Le pianiste Charles Richard Hamelin sera l'invité de l'OSTR le samedi 18 mars à la salle J.-Antonio-Thompson.

Charles Richard-Hamelin à l'OSTR: Chopin à l'honneur

À 27 ans, le pianiste Charles Richard-Hamelin a un parcours impressionnant. Il a mérité les honneurs de prestigieux concours internationaux et a joué au Japon, en Corée, en Italie, en Allemagne, en Pologne et au Mexique, entre autres.
Samedi sur la scène de la salle Thompson, il interprétera avec l'Orchestre symphonique de Trois-Rivières le Concerto pour piano no 2 de Chopin, la pièce qui lui a valu le deuxième prix du 17e Concours Chopin à Varsovie en 2015.
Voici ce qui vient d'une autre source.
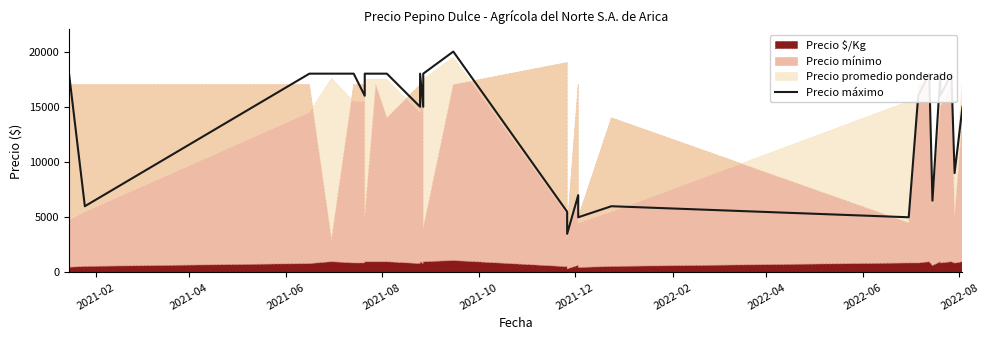

Reading left to right, list all the values displayed in this chart.

18000	6000	18000	18000	18000	16000	18000	18000	18000	15000	18000	15000	18000	20000	5500	4500	3500	7000	5000	6000	5000	16000	18000	6500	18000	16000	18000	9000	15000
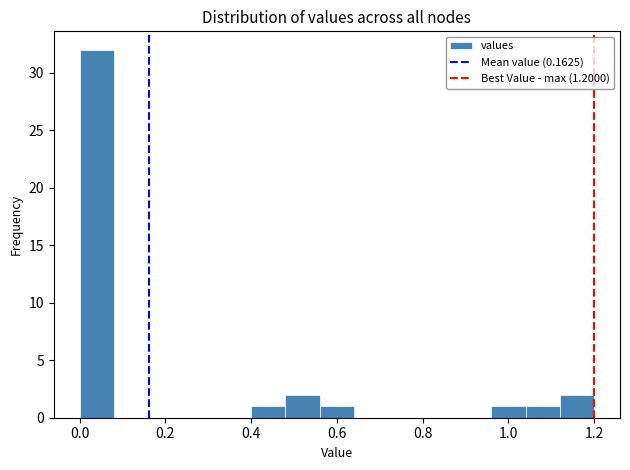

Reading left to right, list every bar in this chart as the range it spans on the x-axis followed by its height. The values are not printed on the chart, so give them approximately, as read against the axis.

0.00 to 0.08: 32
0.08 to 0.16: 0
0.16 to 0.24: 0
0.24 to 0.32: 0
0.32 to 0.40: 0
0.40 to 0.48: 1
0.48 to 0.56: 2
0.56 to 0.64: 1
0.64 to 0.72: 0
0.72 to 0.80: 0
0.80 to 0.88: 0
0.88 to 0.96: 0
0.96 to 1.04: 1
1.04 to 1.12: 1
1.12 to 1.20: 2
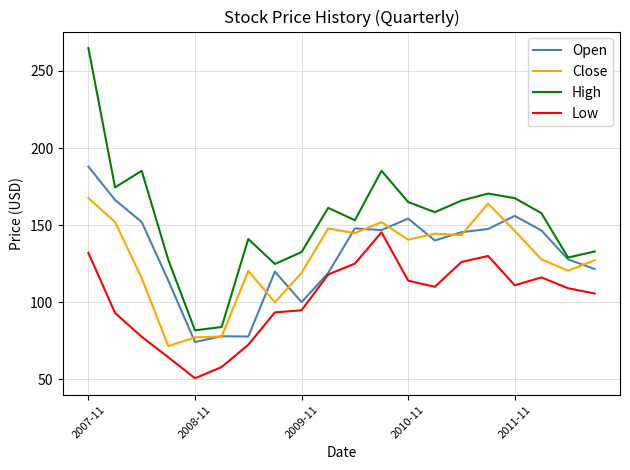

What is the greatest value displayed?

264.8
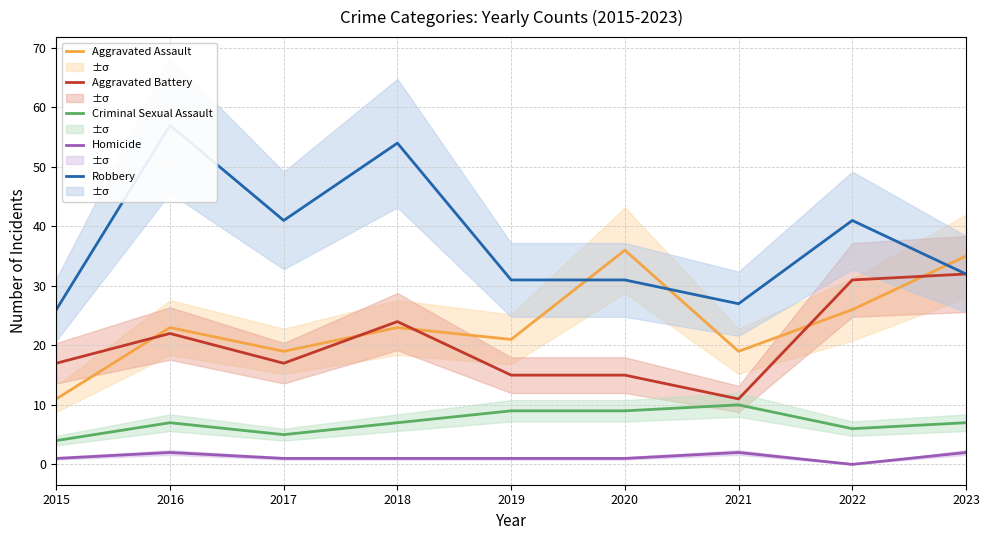

At how many categories does at least one series exceed 14?

9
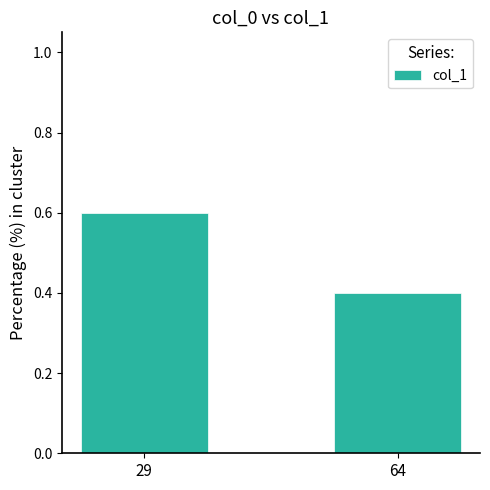

Are the bars horizontal?

No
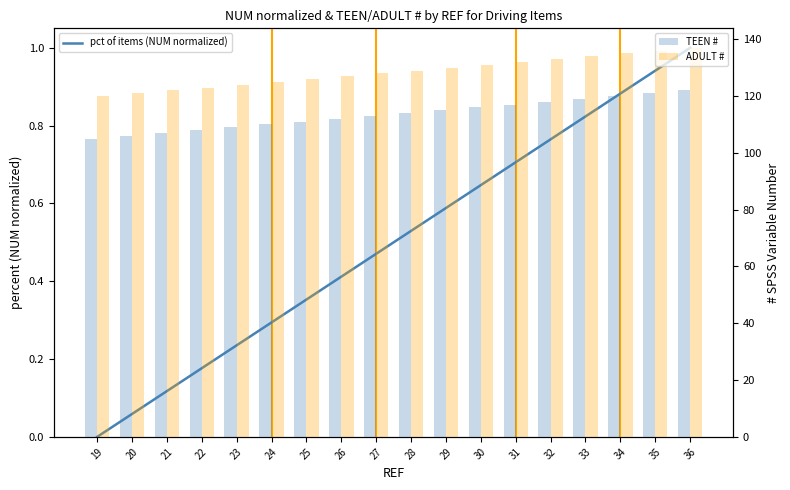

What is the value of the pct of items (NUM normalized) bar at the 2nd from the left?

0.1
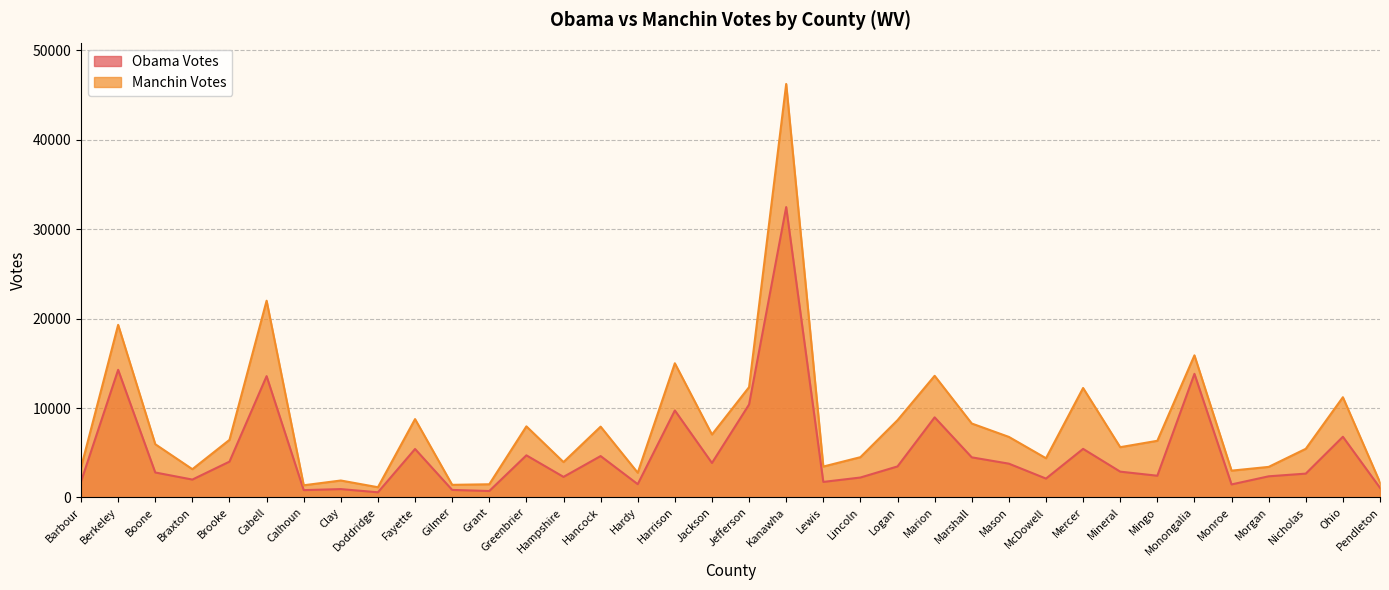

What is the label of the 17th point from the right?

Kanawha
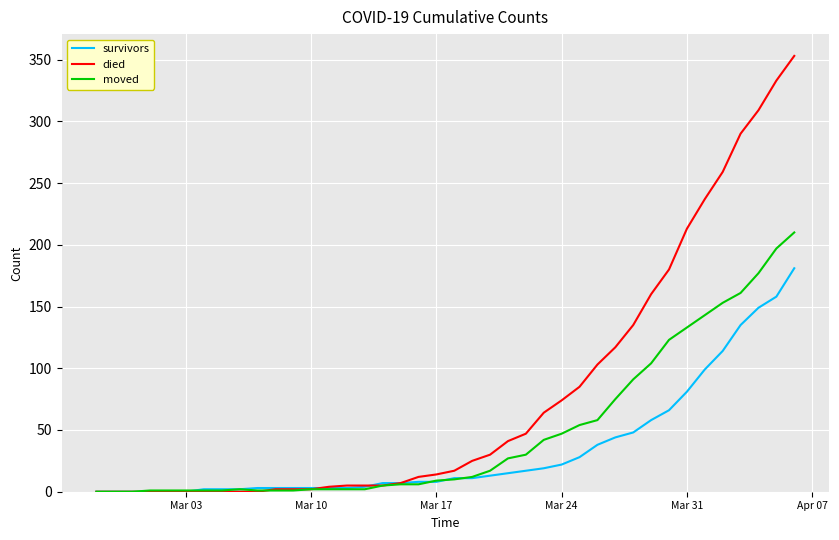

Which series has the largest total across all categories?

died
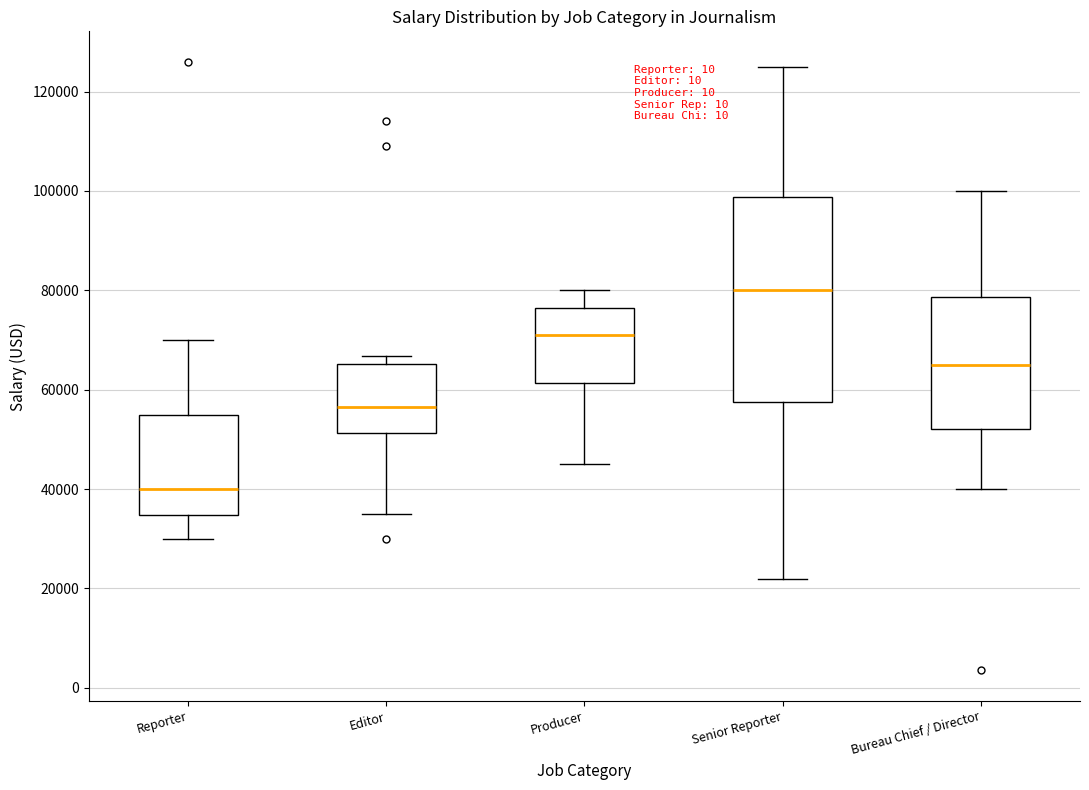

Comparing the boxes themselves (not the whiskers), which one is the tallest?

Senior Reporter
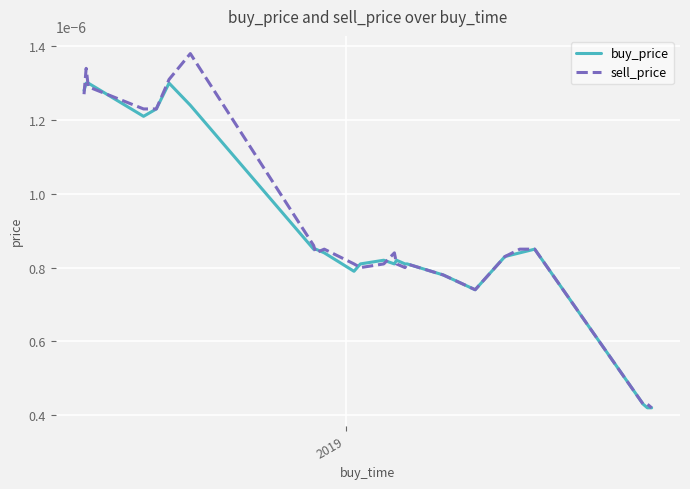

Which series has the largest range (max minus min)?

sell_price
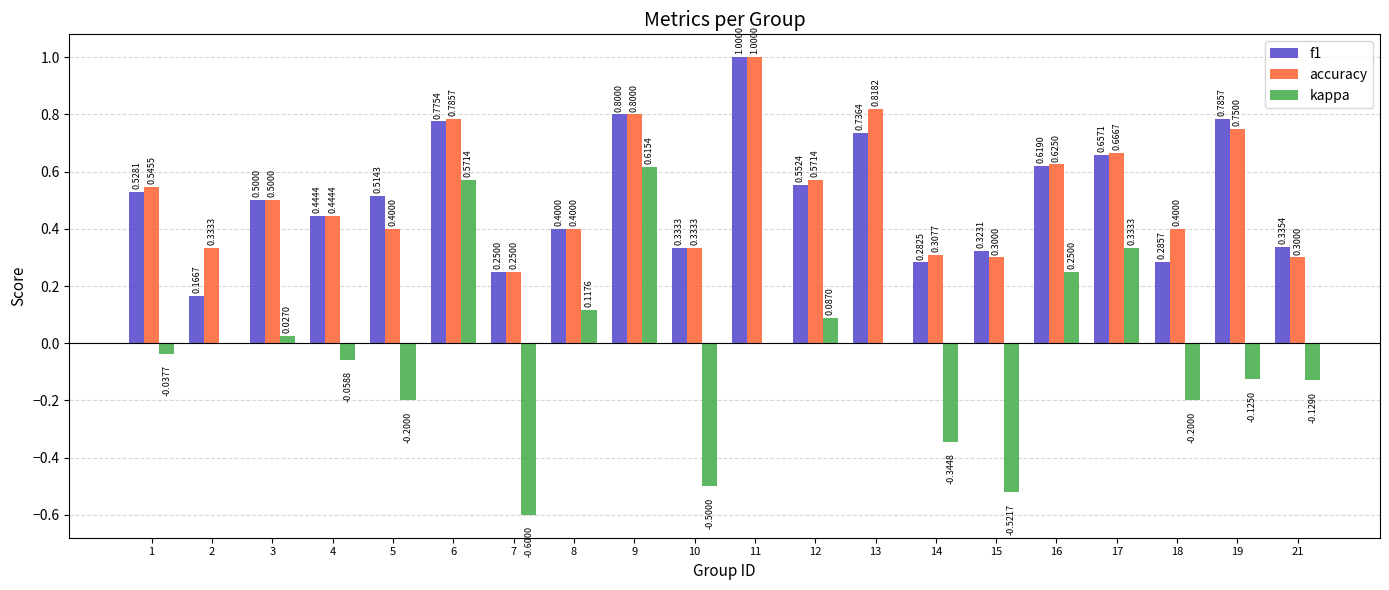

What is the sum of all kappa values?

-0.7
Cette deuxième place représente la meilleure performance d'un Canadien dans l'histoire de ce concours tenu tous les cinq ans depuis 1927. Ce prix venait en couronner une série d'autres, dont l'important Prix d'Europe, conquis en 2010. Mais le natif de Joliette n'est pas du genre à énumérer ses prix pour se valoriser, ni à étaler sa scolarité. 
Si la route académique de pianistes de son calibre passe par de longues années dans un conservatoire, celle de Charles Richard-Hamelin est différente. Il a étudié en musique au Cégep de Joliette avec Paul Surdulescu, qui était déjà son professeur depuis plusieurs années.
Il a continué au baccalauréat à l'Université McGill avant de compléter une maîtrise à la Yale School of Music aux États-Unis. C'est par la suite qu'il s'est inscrit au Conservatoire de musique de Montréal pour étudier avec André Laplante et obtenir un Diplôme d'artiste.
«Mes parents et mon professeur m'ont toujours encouragé sans me pousser. Ils se sont assurés que j'aie une enfance normale. Il y a beaucoup de jeunes qui sont poussés très fort et qui deviennent des gens un peu étranges après!», observe-t-il.
Le pianiste identifie deux moments qui l'ont motivé à se consacrer à la musique. Au Cégep, son professeur avait remis en question son idée de lui faire apprendre la 3e sonate de Prokofiev, qu'il n'arrivait pas à maîtriser en pratiquant «seulement» une ou deux heures par jour.
Pour prouver qu'il en était capable, il a mis les bouchées doubles. «C'est là que j'ai appris à aimer ça pratiquer pour relever des défis. L'autre moment, c'est quand j'ai gagné le Prix d'Europe en 2010. Je me suis dit que peut-être que j'avais un avenir là-dedans!»
C'est aussi Paul Surdulescu qui l'a guidé dans ses premières interprétations de Chopin.
«La première pièce que j'ai jouée, c'était la Fantaisie Impromptu, à 13 ans. Chaque année je faisais une nouvelle pièce de Chopin. Mon professeur trouvait qu'on apprend beaucoup en jouant du Chopin quand on est jeune, et c'est vraiment de la belle musique», apprécie celui qui en sera à sa 40e interprétation du deuxième concerto de Chopin lors de sa visite à l'OSTR samedi.
«Au-delà de la musique, ce concerto représente beaucoup de souvenirs de Varsovie et du concours Chopin. Je suis le seul à avoir joué ce concerto en finale; les neuf autres ont joué le premier. Pour moi c'est un très beau concerto, très naturel. Tout se suit, tout coule tellement bien dans l'écriture», décrit-il en précisant que le deuxième mouvement est un des moments les plus inspirés de Chopin.
«J'adore Chopin et je vais en jouer toute ma vie, mais je ne me suis jamais dit: «Je vais devenir un expert de Chopin». Je voulais participer au concours, et comme je suis lauréat, je suis associé à sa musique pour toujours! C'est très correct aussi parce que je n'ai pas joué 25 % de ce qu'il a écrit pour piano», ajoute-t-il.
D'ici le 25 juin, Charles Richard-Hamelin a des concerts prévus en France, en Suisse, au Canada et en Pologne. En 2016, il a donné 85 concerts dans une douzaines de pays.
Quand on lui demande s'il est étonné lui-même d'avoir joué à autant d'endroits à un si jeune âge, il répond: 
«Ce n'est même pas une question d'âge. Je ne pensais pas que j'aurais une carrière de soliste du tout. Quand on étudie en musique il faut être réaliste. Combien de mes collègues que je trouve aussi bons que moi n'ont pas eu ma chance? J'ai été à la bonne place au bon moment. J'en profite, mais je suis conscient que ça peut retomber aussi vite que ça a monté. Je profite de ce qui m'est offert et je donne tout ce que j'ai à chaque fois», conclut-il.